Damn dudes, it's been a while hasn't it? I apologise, but shit's been hairy. Life movin' at full speed and all that. Enough about me though, let's get into some Vancouver burgers shall we?
Nimby Burger | 2210 Cornwall Avenue | 604.734.3589 | www.nimbyburger.com
When Nimby entered the Vancouver burger scene a couple years ago it was touted as an In 'N' Out clone. I've only been to In 'N' Out once, and it was years ago, so I can't really speak to that comparison.
What I can say is this is primo fast food. It's a thin, griddled patty, which is all good—thin is usually better in terms of maintaining juiciness. The pickles are exceptional, and exactly what you want as a topping in a burger like this. If I was to compare this to an American chain offering, I'd say Nimby is a more expensive—but better—Dick's.
VERDICT: It's not a world-beater, but you can't expect a whole lot more in terms of fast food. This one satisfies even if it doesn't necessarily surprise.
Nimby is now closed for the season, but you can get the Nimby Burger off the late-night menu at Local (which has the same address as the Nimby Burger stand).
Save-On-Meats | 43 West Hastings | 605.569.3568 | www.saveonmeats.ca
Alright, so I'm not going to get into the entire history of Save-On-Meats. Let's just say it's a legendary Vancouver institution that has always been infamous for its burger. After 54 years mannin' the meat-grinder, the original owner decided to retire in 2009. Save-On-Meats re-opened this year with new owners, a new kitchen, a completely redesigned dining area, and a new burger.
Sadly I have no history with the old Save-On-Meats burger. From old reviews and pictures, I can see the new burger is drastically different from the old one: different bun, thicker patty, different condiment mix too maybe. The other big difference, as I understand it, the original burger was two patties by default. The new one is a single.
Wow, for a guy who said he wasn't going to give any history, I sure gave a lot of history. Right, review time now.
This one's a little odd, but I don't mind it. The BBQ sauce has a weird Branson Pickle vibe to it which makes this unit feel like almost more of a meatloaf sandwich than a burger. The bun is sort of muffiny in texture, but hey—it's all in keeping with the weirdness.
VERDICT: This burger has character, and I enjoyed it, but it's probably not worth standing in the Boxing Day Sale type line ups that Save-On-Meats seems to routinely have.

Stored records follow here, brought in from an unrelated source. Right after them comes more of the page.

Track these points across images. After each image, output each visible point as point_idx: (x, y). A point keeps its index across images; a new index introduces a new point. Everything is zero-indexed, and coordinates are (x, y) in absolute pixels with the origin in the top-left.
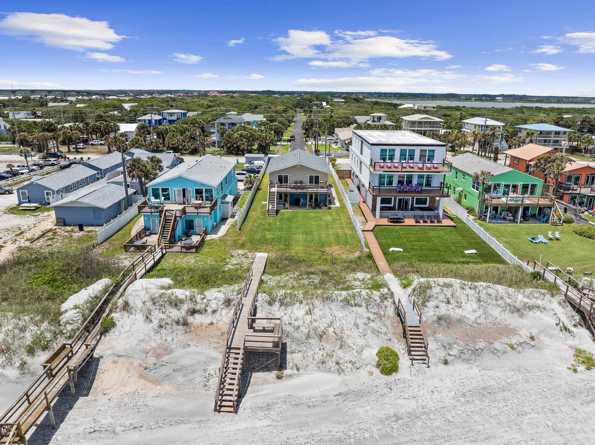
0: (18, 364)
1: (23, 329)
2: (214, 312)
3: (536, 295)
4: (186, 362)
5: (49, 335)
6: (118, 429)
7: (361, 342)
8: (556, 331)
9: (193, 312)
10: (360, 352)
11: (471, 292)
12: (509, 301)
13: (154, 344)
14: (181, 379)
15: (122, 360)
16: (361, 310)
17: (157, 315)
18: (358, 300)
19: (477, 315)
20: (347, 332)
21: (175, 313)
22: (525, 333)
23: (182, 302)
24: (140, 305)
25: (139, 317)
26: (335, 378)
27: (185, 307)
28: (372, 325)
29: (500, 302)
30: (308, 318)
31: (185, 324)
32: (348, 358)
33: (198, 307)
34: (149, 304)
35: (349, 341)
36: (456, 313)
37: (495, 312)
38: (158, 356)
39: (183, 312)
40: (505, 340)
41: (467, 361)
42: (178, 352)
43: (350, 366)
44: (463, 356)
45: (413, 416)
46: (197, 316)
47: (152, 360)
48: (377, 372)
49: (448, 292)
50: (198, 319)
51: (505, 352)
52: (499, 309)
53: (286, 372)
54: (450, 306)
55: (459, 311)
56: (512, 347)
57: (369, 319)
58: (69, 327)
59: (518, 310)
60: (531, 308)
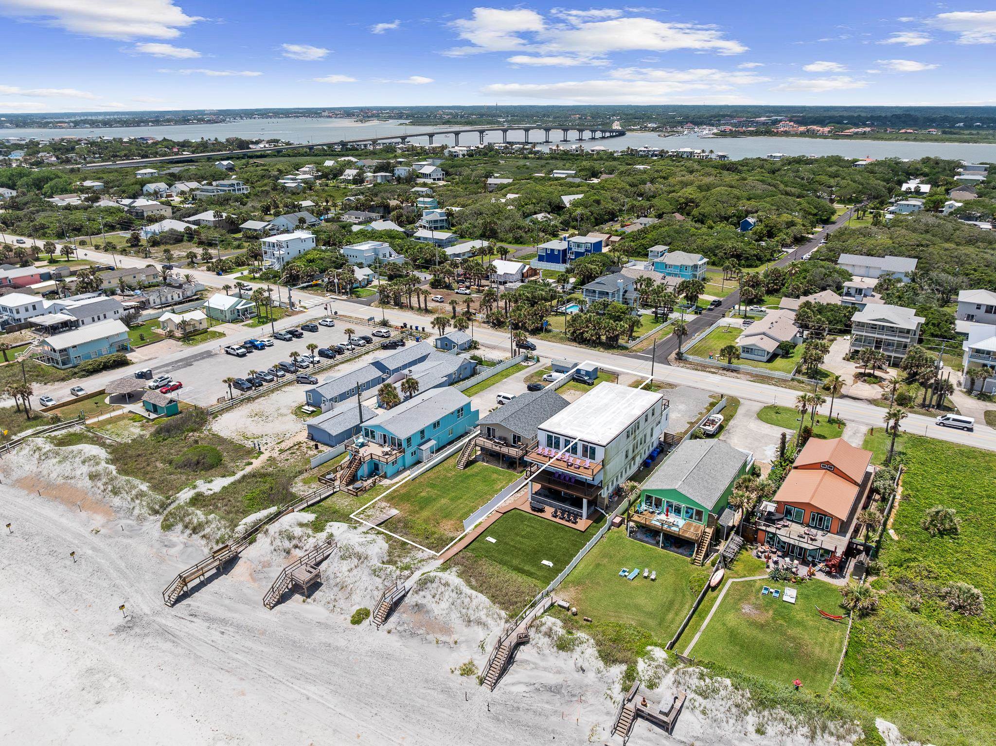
0: (210, 547)
1: (219, 529)
2: (307, 550)
3: (495, 616)
4: (273, 575)
5: (226, 537)
7: (359, 599)
8: (475, 646)
9: (296, 547)
10: (352, 605)
13: (266, 559)
14: (264, 583)
15: (248, 562)
17: (278, 542)
18: (382, 574)
19: (441, 612)
20: (358, 591)
21: (287, 544)
22: (455, 637)
23: (294, 538)
24: (274, 533)
25: (269, 540)
26: (326, 614)
27: (294, 542)
29: (464, 611)
30: (347, 573)
31: (288, 552)
32: (343, 606)
33: (301, 545)
34: (277, 534)
35: (354, 597)
36: (431, 606)
37: (455, 615)
38: (264, 567)
39: (291, 545)
40: (439, 635)
41: (401, 636)
42: (273, 568)
43: (339, 610)
44: (404, 633)
45: (337, 649)
46: (297, 549)
47: (260, 567)
48: (349, 619)
49: (442, 588)
50: (297, 552)
51: (430, 643)
52: (459, 615)
53: (309, 600)
55: (434, 605)
56: (437, 642)
57: (377, 588)
58: (237, 535)
59: (470, 621)
60: (479, 623)
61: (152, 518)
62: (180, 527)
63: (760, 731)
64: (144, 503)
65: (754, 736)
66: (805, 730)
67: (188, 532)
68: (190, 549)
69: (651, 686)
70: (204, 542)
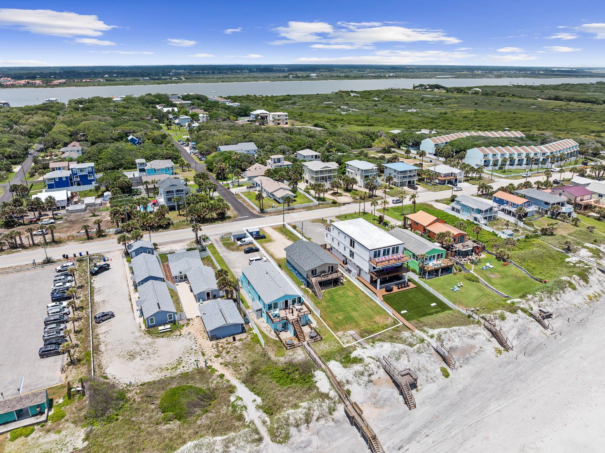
0: (331, 420)
1: (321, 406)
2: (377, 372)
3: (475, 328)
4: (385, 396)
5: (332, 405)
6: (389, 427)
7: (433, 368)
9: (370, 375)
10: (435, 372)
11: (455, 333)
12: (468, 334)
13: (369, 394)
14: (389, 403)
15: (364, 404)
16: (424, 354)
17: (361, 382)
18: (421, 350)
19: (461, 343)
20: (426, 365)
21: (366, 378)
22: (478, 346)
23: (363, 372)
24: (352, 379)
25: (355, 385)
26: (433, 385)
27: (366, 374)
28: (431, 359)
29: (466, 335)
31: (371, 381)
32: (433, 375)
33: (371, 372)
35: (429, 369)
36: (454, 344)
37: (466, 340)
38: (375, 398)
39: (366, 376)
40: (473, 351)
41: (467, 364)
42: (380, 394)
43: (435, 378)
44: (464, 362)
46: (372, 376)
47: (374, 400)
48: (444, 377)
49: (447, 335)
50: (373, 378)
51: (475, 356)
52: (467, 338)
53: (419, 388)
54: (451, 342)
56: (476, 353)
57: (429, 357)
58: (336, 398)
59: (473, 337)
60: (476, 334)
61: (262, 446)
62: (293, 430)
63: (558, 300)
64: (242, 443)
65: (558, 302)
66: (561, 292)
67: (303, 427)
68: (322, 432)
69: (532, 309)
70: (322, 422)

Au Petit Chavignol | 843 East Hastings | 604.255.4218 | www.aupetitchavignol.com
Add Lettuce and Tomato $1
Add Bacon $1.50
Ah, and now we get to the package the king of Vancouver burger review, Andrew Morrison, calls the best of the city (and I did choose my cheese and toppings based on his recommendations).
This is a tough one to peg down. I mean it's definitely good, but does it leap out and grab you the way truly memorable burgers do? You know when someone describes a chick you go to school with as "such a nice girl"? Everyone agrees she's arrestingly beautiful, does not offend your senses in any way, and makes you feel slightly better about yourself when she notices you. This burger is kind of like that. It tastes good, you can't really criticise it, and you feel better having known it.
The thing is no one ever really says, "HOLY SHIT YOU HAVE TO MEET THIS NICE GIRL! SERIOUSLY DUDE, SHE IS SUCH A NICE GIRL!" Everyone loves the nice girl, but no one's ever really fuckin' amped to see her. I mean she's great, but she's never going to be your best friend. That's the thing with this burger too—I don't think I could ever not enjoy seeing it, but I could never have the relationship with it that I have with my best burger pals. Maybe, like the nice girl, we just don't have enough in common. It's clean and I'm a fucking dirtball.
Ah Jesus, I'm using girls as metaphors for burgers again and making no goddamn sense to anyone but myself, let's just skip to the verdict shall we?
VERDICT: Impossible not to enjoy, but lacking the joie de vivre of the greaseball burgers I generally call my friends.